I saw now that the opening above was surrounded by a barbed wire fence, obviously put there to keep animals from falling into the hole when the gun emplacements were used as animal pens. "Damn it."

I stood on the last rung of the elevator structure, half my body out of the hole. The wind and the rain drowned out Tobin's screams now.

I contemplated the four-foot-high barbed wire fence that surrounded me. I could climb the fence or go back down and get out through the tunnel.
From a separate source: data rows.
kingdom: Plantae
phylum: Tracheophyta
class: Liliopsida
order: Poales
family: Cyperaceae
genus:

I thought about Tobin down there screaming his life out with his entrails all over the floor, And what if he got himself under control and found his shotgun or his pistol? So, having gotten myself this far, I decided to go the last four feet.

Pain is mostly mind over matter, so I made my brain blank and climbed up the barbed wire fence, got to the top, and leapt down to the pavement below.

I lay there awhile catching my breath, rubbing the cuts on my hands and feet, happy that the hospital docs had given me my tetanus booster in case the three slugs were dirty.

So, ignoring the pain of the cuts, I stood and looked around. I was in a circular artillery emplacement about thirty feet in diameter. The emplacement was cut into the hillside and was surrounded by a shoulder-high concrete wall that had once protected the big gun that sat here. Embedded on the concrete pavement was a steel traversing mechanism once used to swing the gun in a 180 degree arc.

I saw on the far side of the sunken gun emplacement a concrete ramp that led up to what looked like an observation tower. As far as I could determine, I was on the south side of the pork chop bone, and the artillery piece had pointed south, out to sea. In fact, I could hear the waves crashing on the shore nearby.